WRITTEN PROBLEM: Locate each line in the rows below that contains the string "noise", and copy those lines. Matching is case-sensitive.

Saved entries:
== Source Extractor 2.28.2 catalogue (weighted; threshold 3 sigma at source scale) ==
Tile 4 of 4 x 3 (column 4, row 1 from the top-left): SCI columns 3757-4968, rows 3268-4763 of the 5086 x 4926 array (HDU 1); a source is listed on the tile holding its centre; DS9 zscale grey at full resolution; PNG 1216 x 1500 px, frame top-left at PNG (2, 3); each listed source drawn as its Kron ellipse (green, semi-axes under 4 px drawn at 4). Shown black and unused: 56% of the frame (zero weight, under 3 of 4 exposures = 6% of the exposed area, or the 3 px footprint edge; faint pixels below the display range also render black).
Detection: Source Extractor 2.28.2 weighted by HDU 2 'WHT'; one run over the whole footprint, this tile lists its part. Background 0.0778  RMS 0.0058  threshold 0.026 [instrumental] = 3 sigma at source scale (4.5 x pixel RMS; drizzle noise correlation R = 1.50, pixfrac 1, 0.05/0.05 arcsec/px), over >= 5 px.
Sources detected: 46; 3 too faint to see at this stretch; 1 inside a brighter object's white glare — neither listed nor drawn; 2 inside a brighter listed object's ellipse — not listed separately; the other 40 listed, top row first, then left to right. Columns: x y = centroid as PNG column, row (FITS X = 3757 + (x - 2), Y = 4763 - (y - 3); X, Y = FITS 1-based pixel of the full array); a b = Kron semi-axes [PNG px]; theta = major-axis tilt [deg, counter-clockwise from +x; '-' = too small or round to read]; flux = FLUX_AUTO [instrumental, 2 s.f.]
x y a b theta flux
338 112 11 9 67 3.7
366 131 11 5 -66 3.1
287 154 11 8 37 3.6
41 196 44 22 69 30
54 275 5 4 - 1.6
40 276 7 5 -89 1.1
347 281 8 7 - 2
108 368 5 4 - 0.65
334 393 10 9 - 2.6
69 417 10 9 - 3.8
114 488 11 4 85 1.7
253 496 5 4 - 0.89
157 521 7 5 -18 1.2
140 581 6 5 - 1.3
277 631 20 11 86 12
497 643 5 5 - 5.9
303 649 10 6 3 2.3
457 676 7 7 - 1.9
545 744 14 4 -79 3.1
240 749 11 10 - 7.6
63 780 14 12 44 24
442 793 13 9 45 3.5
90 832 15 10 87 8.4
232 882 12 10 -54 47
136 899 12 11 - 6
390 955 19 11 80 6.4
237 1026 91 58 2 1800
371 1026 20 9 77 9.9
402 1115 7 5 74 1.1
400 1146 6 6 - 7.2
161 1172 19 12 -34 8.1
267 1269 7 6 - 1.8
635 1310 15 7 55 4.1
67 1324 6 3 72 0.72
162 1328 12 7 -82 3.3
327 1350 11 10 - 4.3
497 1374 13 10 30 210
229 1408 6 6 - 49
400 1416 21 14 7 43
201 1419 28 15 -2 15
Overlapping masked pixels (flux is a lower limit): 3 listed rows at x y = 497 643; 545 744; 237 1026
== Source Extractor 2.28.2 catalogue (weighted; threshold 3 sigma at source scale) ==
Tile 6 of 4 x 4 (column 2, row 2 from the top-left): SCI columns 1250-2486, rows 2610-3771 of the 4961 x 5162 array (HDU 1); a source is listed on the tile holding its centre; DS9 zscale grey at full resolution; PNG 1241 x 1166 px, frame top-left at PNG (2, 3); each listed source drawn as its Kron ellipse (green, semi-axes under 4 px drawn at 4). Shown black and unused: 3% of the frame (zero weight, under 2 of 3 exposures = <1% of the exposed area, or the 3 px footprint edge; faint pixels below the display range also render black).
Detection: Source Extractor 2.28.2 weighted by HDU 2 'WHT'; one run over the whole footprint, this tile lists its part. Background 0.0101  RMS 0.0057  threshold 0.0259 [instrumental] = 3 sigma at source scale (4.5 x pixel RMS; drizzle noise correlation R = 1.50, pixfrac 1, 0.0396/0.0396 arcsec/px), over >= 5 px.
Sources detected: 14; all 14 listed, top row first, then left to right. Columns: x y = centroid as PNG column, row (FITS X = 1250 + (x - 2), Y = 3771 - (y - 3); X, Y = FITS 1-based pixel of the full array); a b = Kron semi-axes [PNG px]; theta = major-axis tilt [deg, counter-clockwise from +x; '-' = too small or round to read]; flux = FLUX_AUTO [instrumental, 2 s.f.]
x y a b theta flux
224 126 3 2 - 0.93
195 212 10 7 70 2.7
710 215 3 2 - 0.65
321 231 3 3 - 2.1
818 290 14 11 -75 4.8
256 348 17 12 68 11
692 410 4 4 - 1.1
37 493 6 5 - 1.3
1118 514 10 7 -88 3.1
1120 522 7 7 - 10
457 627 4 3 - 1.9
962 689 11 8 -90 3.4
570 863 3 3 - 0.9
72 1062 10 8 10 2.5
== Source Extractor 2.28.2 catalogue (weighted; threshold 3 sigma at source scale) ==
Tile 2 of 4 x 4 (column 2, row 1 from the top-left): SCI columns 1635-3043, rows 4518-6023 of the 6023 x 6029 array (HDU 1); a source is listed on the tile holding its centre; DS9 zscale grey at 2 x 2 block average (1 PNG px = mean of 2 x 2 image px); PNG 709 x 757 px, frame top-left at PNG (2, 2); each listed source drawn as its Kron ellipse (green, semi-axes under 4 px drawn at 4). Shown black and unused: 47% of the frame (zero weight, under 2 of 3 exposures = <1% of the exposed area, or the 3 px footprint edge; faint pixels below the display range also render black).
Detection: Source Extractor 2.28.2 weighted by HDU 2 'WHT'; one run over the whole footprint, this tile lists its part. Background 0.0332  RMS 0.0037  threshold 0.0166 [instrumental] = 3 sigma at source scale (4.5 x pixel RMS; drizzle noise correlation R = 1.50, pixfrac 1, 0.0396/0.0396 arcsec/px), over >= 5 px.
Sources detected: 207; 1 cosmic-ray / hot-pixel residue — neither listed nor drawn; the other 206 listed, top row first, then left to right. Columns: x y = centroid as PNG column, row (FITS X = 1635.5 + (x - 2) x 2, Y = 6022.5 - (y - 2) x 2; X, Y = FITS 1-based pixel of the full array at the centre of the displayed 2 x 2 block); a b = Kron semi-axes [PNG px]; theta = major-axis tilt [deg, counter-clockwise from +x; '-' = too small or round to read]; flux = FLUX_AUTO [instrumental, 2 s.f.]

SOLUTION FOR THIS PROBLEM:
Detection: Source Extractor 2.28.2 weighted by HDU 2 'WHT'; one run over the whole footprint, this tile lists its part. Background 0.0778  RMS 0.0058  threshold 0.026 [instrumental] = 3 sigma at source scale (4.5 x pixel RMS; drizzle noise correlation R = 1.50, pixfrac 1, 0.05/0.05 arcsec/px), over >= 5 px.
Detection: Source Extractor 2.28.2 weighted by HDU 2 'WHT'; one run over the whole footprint, this tile lists its part. Background 0.0101  RMS 0.0057  threshold 0.0259 [instrumental] = 3 sigma at source scale (4.5 x pixel RMS; drizzle noise correlation R = 1.50, pixfrac 1, 0.0396/0.0396 arcsec/px), over >= 5 px.
Detection: Source Extractor 2.28.2 weighted by HDU 2 'WHT'; one run over the whole footprint, this tile lists its part. Background 0.0332  RMS 0.0037  threshold 0.0166 [instrumental] = 3 sigma at source scale (4.5 x pixel RMS; drizzle noise correlation R = 1.50, pixfrac 1, 0.0396/0.0396 arcsec/px), over >= 5 px.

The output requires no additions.